Soft Theorems for Boostless Amplitudes

Abstract: We consider effective field theories (EFTs) of scalar fields with broken Lorentz boosts, which arise by taking the decoupling and flat-space limits of the EFT of inflation, and derive constraints that must be satisfied by the corresponding scattering amplitudes if there is an underlying non-linearly realised symmetry. We primarily concentrate on extended shift symmetries which depend on the space-time coordinates, and find that combinations of scattering amplitudes obey enhanced Adler zeros. That is, such combinations vanish as one external momentum is taken soft, with the rate at which they vanish dictated by the corresponding symmetry.
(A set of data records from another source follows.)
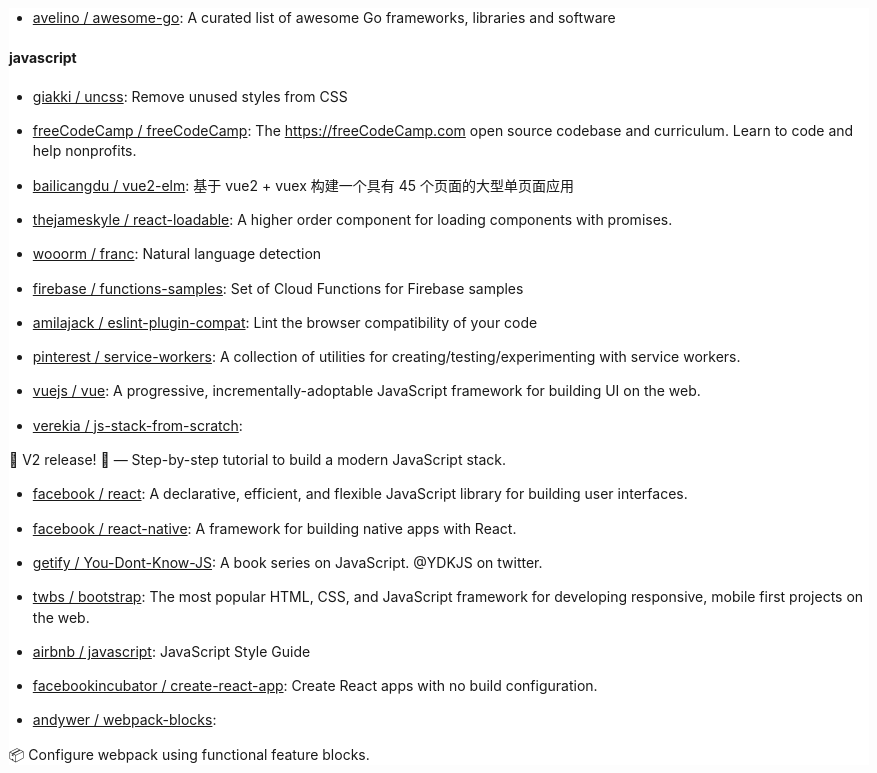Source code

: * [avelino / awesome-go](https://github.com/avelino/awesome-go): 
        A curated list of awesome Go frameworks, libraries and software
      

#### javascript
* [giakki / uncss](https://github.com/giakki/uncss): 
        Remove unused styles from CSS
      
* [freeCodeCamp / freeCodeCamp](https://github.com/freeCodeCamp/freeCodeCamp): 
        The https://freeCodeCamp.com open source codebase and curriculum. Learn to code and help nonprofits.
      
* [bailicangdu / vue2-elm](https://github.com/bailicangdu/vue2-elm): 
        基于 vue2 + vuex 构建一个具有 45 个页面的大型单页面应用
      
* [thejameskyle / react-loadable](https://github.com/thejameskyle/react-loadable): 
        A higher order component for loading components with promises.
      
* [wooorm / franc](https://github.com/wooorm/franc): 
        Natural language detection
      
* [firebase / functions-samples](https://github.com/firebase/functions-samples): 
        Set of Cloud Functions for Firebase samples
      
* [amilajack / eslint-plugin-compat](https://github.com/amilajack/eslint-plugin-compat): 
        Lint the browser compatibility of your code
      
* [pinterest / service-workers](https://github.com/pinterest/service-workers): 
        A collection of utilities for creating/testing/experimenting with service workers.
      
* [vuejs / vue](https://github.com/vuejs/vue): 
        A progressive, incrementally-adoptable JavaScript framework for building UI on the web.
      
* [verekia / js-stack-from-scratch](https://github.com/verekia/js-stack-from-scratch): 
        
🎉 V2 release! 🎉 — Step-by-step tutorial to build a modern JavaScript stack.
      
* [facebook / react](https://github.com/facebook/react): 
        A declarative, efficient, and flexible JavaScript library for building user interfaces.
      
* [facebook / react-native](https://github.com/facebook/react-native): 
        A framework for building native apps with React.
      
* [getify / You-Dont-Know-JS](https://github.com/getify/You-Dont-Know-JS): 
        A book series on JavaScript. @YDKJS on twitter.
      
* [twbs / bootstrap](https://github.com/twbs/bootstrap): 
        The most popular HTML, CSS, and JavaScript framework for developing responsive, mobile first projects on the web.
      
* [airbnb / javascript](https://github.com/airbnb/javascript): 
        JavaScript Style Guide
      
* [facebookincubator / create-react-app](https://github.com/facebookincubator/create-react-app): 
        Create React apps with no build configuration.
      
* [andywer / webpack-blocks](https://github.com/andywer/webpack-blocks): 
        
📦 Configure webpack using functional feature blocks.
In our soft theorem derivation, we pay particular care to the energy and momentum-conserving delta functions that arise due to space-time translations, and show that when acted upon by derivatives with respect to spatial momenta, they yield a tower of soft theorems which are ultimately required for closure of the underlying symmetry algebra. All of our soft theorems correspond to constraints that must be satisfied by on-shell amplitudes and, even for symmetries that depend on the time coordinate, our soft theorems only require derivatives to be taken with respect to spatial momenta. We perform a soft bootstrap procedure to find solutions to our soft theorems, and compare these solutions to what we find from an off-shell analysis using the coset construction.